Getting Category Scores¶
For logging, analytics, or custom handling:
Rust:
use oxide_guard::ToxicityGuard;
let guard = ToxicityGuard::new("toxicity");
let scores = guard.analyze("This is some user input");
for (category, score) in scores {
println!("{}: {:.2}", category, score);
}
// Output:
// Hate: 0.12
// Violence: 0.05
// Sexual: 0.00
// SelfHarm: 0.00
// Harassment: 0.15
// Dangerous: 0.00
// Illegal: 0.00
Python:
from oxideshield import toxicity_guard
guard = toxicity_guard(threshold=0.7)
scores = guard.analyze("This is some user input")

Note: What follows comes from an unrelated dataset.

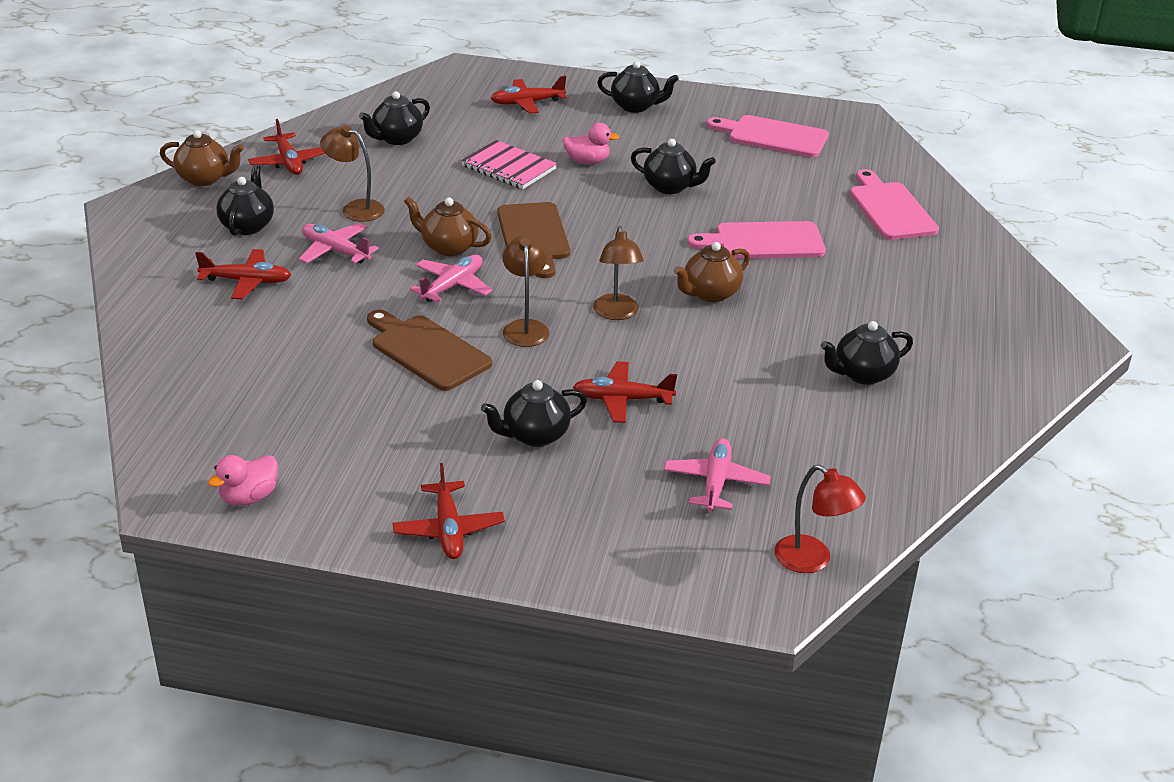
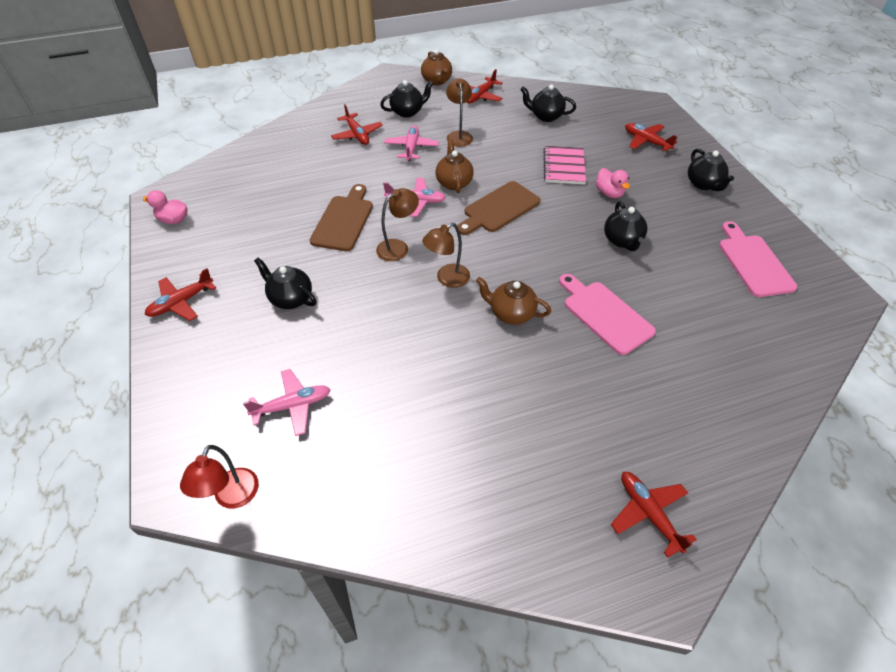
camera: 60 degrees right, 15 degrees up
red plane [573,361,677,423] -> red plane moved to [611,472,697,558]
black teapot [821,321,913,385] -> none
pink cutting board [850,169,939,240] -> none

for category, score in scores.items():
print(f"{category}: {score:.2f}")
Filtering Specific Categories¶
Only check categories relevant to your use case:
Rust:
use oxide_guard::{ToxicityGuard, ToxicityCategory};
let guard = ToxicityGuard::new("toxicity")
.with_threshold(0.7)
.with_categories(&[
ToxicityCategory::Hate,
ToxicityCategory::Violence,
ToxicityCategory::Harassment,
]);
// Only blocks Hate, Violence, and Harassment content
// Sexual, SelfHarm, Dangerous, Illegal are ignored
Real Attack Examples¶
Hate Speech Blocked¶
Input: "Those [slur] people are all the same and should be..."
Result: BLOCKED
Category: Hate
Score: 0.92
Action: Block
Violence Detected¶
Input: "I'm going to find you and make you pay for what you did"
Result: BLOCKED
Category: Violence
Score: 0.78
Action: Block
Self-Harm Content Blocked¶
Input: "Life is meaningless, you should just end it all"
Result: BLOCKED
Category: SelfHarm
Score: 0.89
Action: Block
Clean Input Allowed¶
Input: "Can you help me write a professional email to my boss?"
Result: ALLOWED
Highest Score: Harassment (0.08)
Action: Allow
Configuration Options¶
| Option | Type | Default | Description |
|---|---|---|---|
threshold |
float | 0.7 | Score threshold (0.0-1.0) to trigger blocking |
categories |
list | All | Categories to check |
action |
Action | Block | What to do when toxicity detected |
Threshold Guidelines¶
| Threshold | Behavior | Use Case |
|---|---|---|
| 0.3 | Very strict, may have false positives | Children's apps, education |
| 0.5 | Strict, catches most offensive content | Professional environments |
| 0.7 | Balanced (default) | General consumer apps |
| 0.9 | Lenient, only catches obvious toxicity | Adult platforms |
Performance¶
| Metric | Value |
|---|---|
| Latency | <10ms |
| Memory | ~5MB |
| Throughput | 100,000+ checks/sec |
When to Use¶
Use ToxicityGuard when: - Your AI is customer-facing or public - You need content moderation for compliance - Brand safety is important - You're deploying in regulated industries
Consider skipping when: - Internal tools with trusted users only - The LLM provider already does content filtering - Your use case explicitly allows mature content
Integration with Other Guards¶
ToxicityGuard works well with: - PatternGuard - Catch jailbreak attempts before toxicity check - PIIGuard - Redact personal data AND filter harmful content - MLClassifierGuard - Layered defense with ML backup
from oxideshield import multi_layer_defense
defense = multi_layer_defense(
enable_length=True, # Block jailbreaks first
enable_toxicity=True, # Then check for toxic content
toxicity_threshold=0.7,
strategy="fail_fast"
)
Limitations¶
- Context-dependent content: Discussions about violence (news, history) may trigger false positives
- Coded language: Rapidly evolving slang and dogwhistles may not be detected
- Sarcasm: Ironic statements may be misclassified
For highest accuracy, combine with MLClassifierGuard for context-aware detection.